Dataset entries:
┌──
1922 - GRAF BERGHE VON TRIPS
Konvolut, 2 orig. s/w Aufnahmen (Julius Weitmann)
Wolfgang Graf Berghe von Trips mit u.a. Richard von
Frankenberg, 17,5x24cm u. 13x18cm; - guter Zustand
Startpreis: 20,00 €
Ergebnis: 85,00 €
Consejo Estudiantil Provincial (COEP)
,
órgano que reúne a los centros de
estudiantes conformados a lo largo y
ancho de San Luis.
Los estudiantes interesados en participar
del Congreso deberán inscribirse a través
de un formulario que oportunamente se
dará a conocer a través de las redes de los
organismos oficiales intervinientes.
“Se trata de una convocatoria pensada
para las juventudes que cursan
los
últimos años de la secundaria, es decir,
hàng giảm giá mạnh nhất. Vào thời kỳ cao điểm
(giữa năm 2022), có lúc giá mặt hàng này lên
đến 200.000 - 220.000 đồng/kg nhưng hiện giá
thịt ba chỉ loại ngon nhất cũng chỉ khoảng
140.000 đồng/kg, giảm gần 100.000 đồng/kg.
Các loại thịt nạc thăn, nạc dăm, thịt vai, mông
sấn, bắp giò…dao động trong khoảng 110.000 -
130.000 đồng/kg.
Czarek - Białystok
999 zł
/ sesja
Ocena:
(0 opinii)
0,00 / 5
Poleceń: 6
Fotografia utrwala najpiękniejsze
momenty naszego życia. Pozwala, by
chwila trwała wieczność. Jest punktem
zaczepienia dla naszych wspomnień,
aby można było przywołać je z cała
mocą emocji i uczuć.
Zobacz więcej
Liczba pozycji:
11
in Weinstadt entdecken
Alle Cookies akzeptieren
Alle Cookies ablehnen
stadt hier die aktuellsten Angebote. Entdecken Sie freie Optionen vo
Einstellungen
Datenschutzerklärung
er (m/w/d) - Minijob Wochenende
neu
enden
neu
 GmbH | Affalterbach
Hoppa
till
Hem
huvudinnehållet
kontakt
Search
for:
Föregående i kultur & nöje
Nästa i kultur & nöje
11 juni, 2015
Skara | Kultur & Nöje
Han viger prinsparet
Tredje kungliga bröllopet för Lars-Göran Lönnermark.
└──
WHAT THE TASK ASKS: Using the records above, list each line that includes "giảm".

SOLUTION TO THIS EXERCISE:
hàng giảm giá mạnh nhất. Vào thời kỳ cao điểm
140.000 đồng/kg, giảm gần 100.000 đồng/kg.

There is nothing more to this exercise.